There are individual files for mass and calcification training and test sets:

mass_case_description_train_set.csv
mass_case_description_test_set.csv
calc_case_description_train_set.csv
calc_case_description_test_set.csv

All these files are available via Data Citation 1.

Technical Validation

The details of data collection may be found at the primary DDSM website6. We have improved the quality of this data set by distributing the data in a more accessible format, specifically as decompressed images and updated metadata extraction code, as well as by providing improved ROI segmentation and training and testing splits for evaluation. The methods for the validation of the ROI segmentation are given below.

Segmentation evaluation

Ideally, we would provide hand-drawn segmentations for each mass lesion in CBIS-DDSM. However, this would be a prohibitively large task to accomplish. We thus used an automated segmentation algorithm with the goal of providing better segmentations than those available in the DDSM. Since the segmentations we provide for the mass lesions in CBIS-DDSM were generated by our automated algorithm, we evaluated the segmentations in CBIS-DDSM by comparing ROIs from 118 images in CBIS-DDSM with hand-drawn outlines that were provided by an experienced radiologist. We computed the Dice coefficients between the computer and hand-drawn ROIs, D_H,C. This was compared to the Dice coefficients between the original DDSM annotations and the newly hand-drawn annotations, D_H,D. The Dice coefficient is a common metric for validity of image segmentation. Additionally, we use the Wilcoxon signed rank test to determine the statistical significance of D_H,C as compared to D_H,D. We utilized this test instead of a standard t-test due to the non-normal distributions of Dice coefficients, as seen in Fig. 4. Finally, we examined the histogram and statistics of the difference between D_H,C and D_H,D.

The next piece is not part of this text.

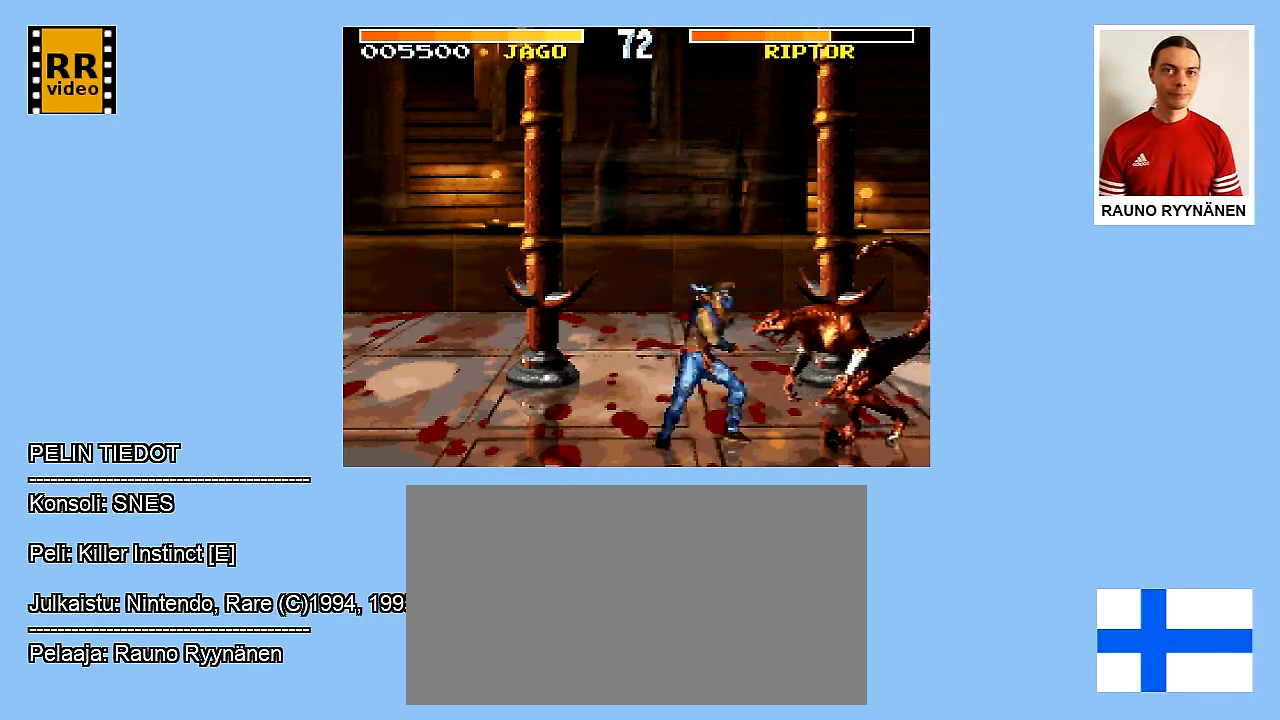
{"buttons": ["DPAD_RIGHT"], "events": [[33, "Y", "up"], [83, "Y", "down"], [167, "Y", "up"], [350, "Y", "down"], [450, "Y", "up"]]}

**Figure 4: Results from comparison of new hand-drawn outlines with computer-generated and original DDSM outlines.**

The average D_H,C was 0.792±0.108, and the average D_H,D was 0.398±0.195. Figure 4 shows the histogram of D_H,C and D_H,D for each of the 118 new hand-drawn images. The histogram shows that the majority of the images were automatically segmented with high correlation to the hand-drawn ROIs. The Wilcoxon signed rank test between D_H,C and D_H,D yielded a P-value of 5.54×0⁻¹⁹. The histogram in Fig. 4 shows the difference between D_H,C and D_H,D. The mean difference in Dice’s coefficient was 0.395±0.257.

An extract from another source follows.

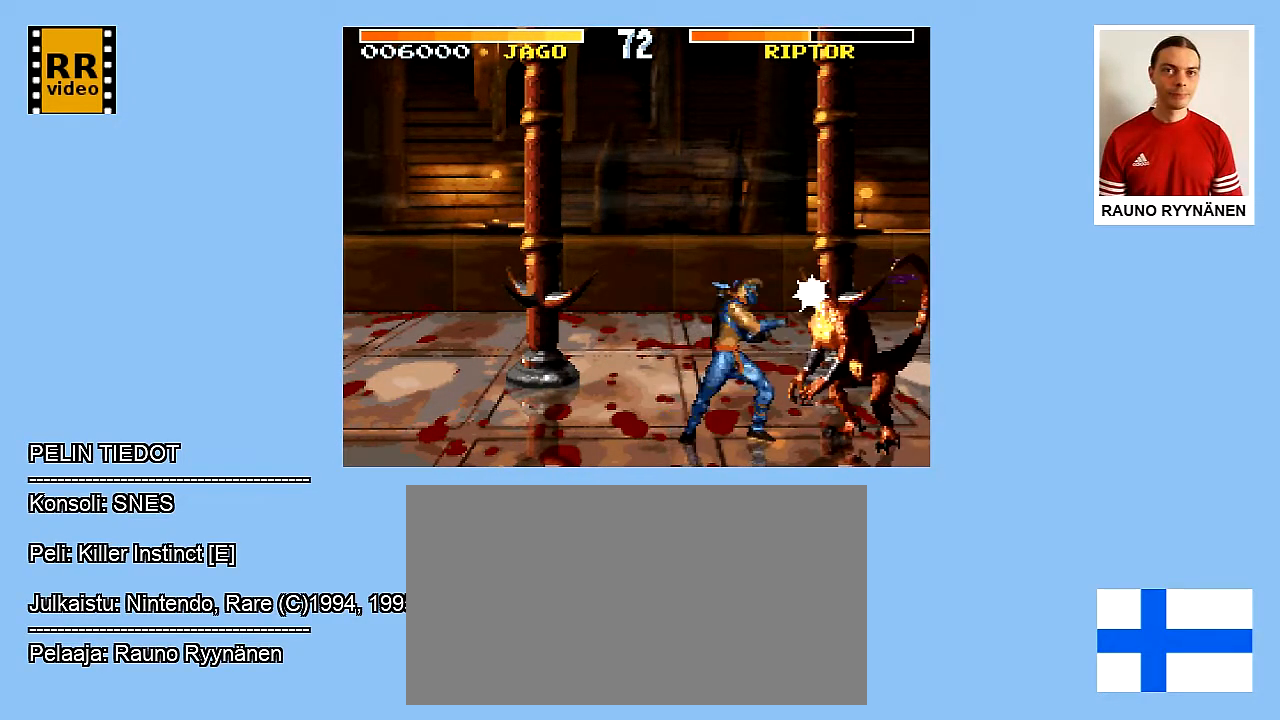
{"buttons": ["DPAD_RIGHT"], "events": [[117, "Y", "down"], [300, "Y", "up"], [350, "Y", "down"], [450, "Y", "up"]]}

Figure 2 contains example ROIs from each of the BI-RADS density categories represented in the data set: (1) almost entirely fat, (2) containing scattered areas of fibroglandular density, (3) heterogeneously dense, and (4) extremely dense. The red outline indicates the original DDSM ROI, the blue is the new hand-drawn ROI, and the green is the automatically segmented ROI. The D_H,C for each of these ROIs with respect to the newly hand-drawn annotations were 0.904, 0.886, 0.749, and 0.808, and the D_H,D were 0.237, 0.423, 0.797, and 0.682, respectively. As expected, the accuracy of the computer method decreases with increase in breast density. Though D_H,C and D_H,D are comparable in some cases, particularly in higher density cases, the computer-generated ROIs were in much higher agreement with the hand-drawn ROIs and are overall much better segmentations.

Additional information

How to cite this article: Lee, R. S. et al. A curated mammography data set for use in computer-aided detection and diagnosis research. Sci. Data 4:170177 doi: 10.1038/sdata.2017.177 (2017).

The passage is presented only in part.